[What needs to be done]: Please retype all of the entries that follow, leaving the images out.

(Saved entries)
****

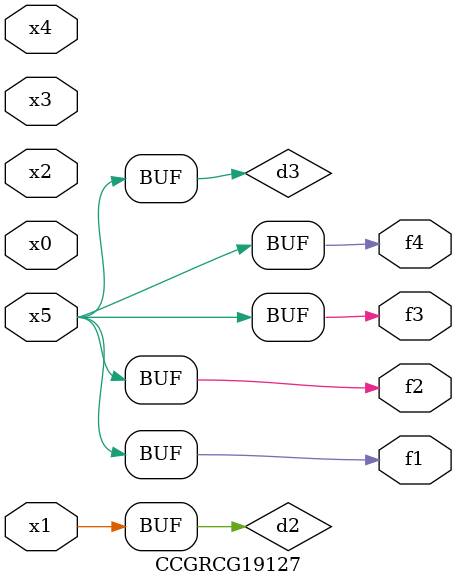
<source format=v>
module CCGRCG19127(
	input x0, x1, x2, x3, x4, x5,
	output f1, f2, f3, f4
);

	wire d1, d2, d3;

	not (d1, x5);
	or (d2, x1);
	xnor (d3, d1);
	assign f1 = d3;
	assign f2 = d3;
	assign f3 = d3;
	assign f4 = d3;
endmodule

</source>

****

[Written solution]:
<source format=v>
module CCGRCG19127(
	input x0, x1, x2, x3, x4, x5,
	output f1, f2, f3, f4
);

	wire d1, d2, d3;

	not (d1, x5);
	or (d2, x1);
	xnor (d3, d1);
	assign f1 = d3;
	assign f2 = d3;
	assign f3 = d3;
	assign f4 = d3;
endmodule

</source>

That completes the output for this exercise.